Many great European artists, such as Albrecht Dürer, Rembrandt, and Francisco Goya, were dedicated printmakers. In their own day, their international reputations largely came from their prints, which were spread far more widely than their paintings. Today, thanks to colour photo reproductions, and public galleries, their paintings are much better known, whilst their prints are only rarely exhibited, for conservation reasons.

The oldest technique is woodcut, or woodblock printing, which was invented as a method for printing on cloth in China, and perhaps separately in Egypt in the Byzantine period. This had reached Europe via the Byzantine or Islamic worlds before 1300, as a method of printing patterns on textiles.
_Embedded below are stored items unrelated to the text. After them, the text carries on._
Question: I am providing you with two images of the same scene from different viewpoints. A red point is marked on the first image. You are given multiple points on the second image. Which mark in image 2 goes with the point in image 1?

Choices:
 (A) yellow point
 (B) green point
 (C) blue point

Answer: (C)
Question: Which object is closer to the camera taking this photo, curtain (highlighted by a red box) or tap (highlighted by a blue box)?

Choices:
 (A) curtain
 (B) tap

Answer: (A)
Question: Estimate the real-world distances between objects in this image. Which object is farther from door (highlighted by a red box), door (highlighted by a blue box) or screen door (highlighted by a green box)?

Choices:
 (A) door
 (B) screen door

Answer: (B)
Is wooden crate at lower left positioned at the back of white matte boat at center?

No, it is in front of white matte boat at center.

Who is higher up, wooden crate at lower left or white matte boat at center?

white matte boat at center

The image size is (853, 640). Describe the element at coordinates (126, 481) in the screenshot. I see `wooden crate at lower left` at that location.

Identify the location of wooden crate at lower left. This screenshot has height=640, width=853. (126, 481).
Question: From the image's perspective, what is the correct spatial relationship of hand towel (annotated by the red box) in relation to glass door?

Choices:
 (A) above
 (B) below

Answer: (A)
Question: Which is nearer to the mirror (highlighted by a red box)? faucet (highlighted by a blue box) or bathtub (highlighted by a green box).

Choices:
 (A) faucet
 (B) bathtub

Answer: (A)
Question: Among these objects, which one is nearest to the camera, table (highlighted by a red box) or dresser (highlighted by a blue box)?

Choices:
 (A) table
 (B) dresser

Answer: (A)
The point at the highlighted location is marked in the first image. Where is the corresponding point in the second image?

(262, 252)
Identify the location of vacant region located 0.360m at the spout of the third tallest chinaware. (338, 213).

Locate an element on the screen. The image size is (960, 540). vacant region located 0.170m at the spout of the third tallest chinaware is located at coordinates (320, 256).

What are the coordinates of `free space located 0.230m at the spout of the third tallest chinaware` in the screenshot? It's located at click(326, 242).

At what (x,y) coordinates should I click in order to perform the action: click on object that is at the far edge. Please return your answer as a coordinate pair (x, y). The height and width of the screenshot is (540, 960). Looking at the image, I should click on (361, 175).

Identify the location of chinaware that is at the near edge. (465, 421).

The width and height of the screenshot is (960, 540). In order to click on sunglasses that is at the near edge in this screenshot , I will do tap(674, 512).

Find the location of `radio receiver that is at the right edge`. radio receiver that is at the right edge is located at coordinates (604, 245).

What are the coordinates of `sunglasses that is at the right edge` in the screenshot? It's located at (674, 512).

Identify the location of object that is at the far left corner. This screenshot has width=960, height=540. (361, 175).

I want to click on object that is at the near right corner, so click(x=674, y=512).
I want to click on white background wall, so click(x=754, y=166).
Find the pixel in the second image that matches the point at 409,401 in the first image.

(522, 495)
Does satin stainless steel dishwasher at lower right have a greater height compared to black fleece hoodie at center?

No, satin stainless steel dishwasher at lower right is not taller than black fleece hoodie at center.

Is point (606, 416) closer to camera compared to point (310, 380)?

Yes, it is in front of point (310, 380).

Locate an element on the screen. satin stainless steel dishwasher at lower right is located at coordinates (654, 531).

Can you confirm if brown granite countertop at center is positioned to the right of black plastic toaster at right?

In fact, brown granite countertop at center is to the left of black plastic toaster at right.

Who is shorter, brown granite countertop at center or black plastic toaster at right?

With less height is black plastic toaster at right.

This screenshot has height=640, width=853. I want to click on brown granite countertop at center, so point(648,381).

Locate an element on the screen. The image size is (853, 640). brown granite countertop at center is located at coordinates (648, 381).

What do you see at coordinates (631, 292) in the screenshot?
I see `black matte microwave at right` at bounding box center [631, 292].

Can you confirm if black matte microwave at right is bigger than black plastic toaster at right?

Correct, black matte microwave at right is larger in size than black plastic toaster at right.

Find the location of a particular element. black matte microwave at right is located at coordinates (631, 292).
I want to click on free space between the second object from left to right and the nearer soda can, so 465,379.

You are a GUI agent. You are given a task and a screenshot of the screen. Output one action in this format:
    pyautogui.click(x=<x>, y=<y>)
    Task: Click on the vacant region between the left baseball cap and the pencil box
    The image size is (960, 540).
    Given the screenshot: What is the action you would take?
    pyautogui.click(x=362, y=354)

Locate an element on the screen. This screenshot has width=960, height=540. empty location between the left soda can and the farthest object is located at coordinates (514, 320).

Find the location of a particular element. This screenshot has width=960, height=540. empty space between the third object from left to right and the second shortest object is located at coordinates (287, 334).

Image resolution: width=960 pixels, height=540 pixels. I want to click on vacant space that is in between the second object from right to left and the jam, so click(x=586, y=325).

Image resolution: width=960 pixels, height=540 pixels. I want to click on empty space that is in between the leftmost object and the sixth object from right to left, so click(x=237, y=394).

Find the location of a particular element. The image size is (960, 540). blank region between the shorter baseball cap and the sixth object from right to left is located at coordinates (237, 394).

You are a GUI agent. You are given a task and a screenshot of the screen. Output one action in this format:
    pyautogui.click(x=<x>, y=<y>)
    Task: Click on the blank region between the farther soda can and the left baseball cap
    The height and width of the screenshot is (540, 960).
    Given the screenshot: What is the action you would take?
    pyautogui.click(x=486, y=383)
Paper arrived in Europe, also from China via Islamic Spain, slightly later, and was being manufactured in Italy by the end of the thirteenth century, and in Germany by the end of the fourteenth.[1] Religious images and playing cards are documented as being produced on paper, probably printed, by a German in Bologna in 1395.[2] But the most impressive printed European images to survive from before 1400 are printed on cloth, for use as hangings on walls or furniture, including altars and lecterns. Some were used as a pattern to embroider over. Some religious images were used as bandages, to speed healing.[3]

The earliest print images are mostly of a high artistic standard, and were clearly designed by artists with a background in painting (on walls, panels or manuscripts). Whether these artists cut the blocks themselves, or only inked the design on the block for another to carve, is not known. During the fifteenth century the number of prints produced grew hugely as paper became freely available and cheaper, and the average artistic level fell, so that by the second half of the century the typical woodcut is a relatively crude image. The great majority of surviving 15th-century prints are religious, although these were probably the ones more likely to survive. Their makers were sometimes called "Jesus maker" or "saint-maker" in documents.[4] As with manuscript books, monastic institutions sometimes produced, and often sold, prints. No artists can be identified with specific woodcuts until towards the end of the century.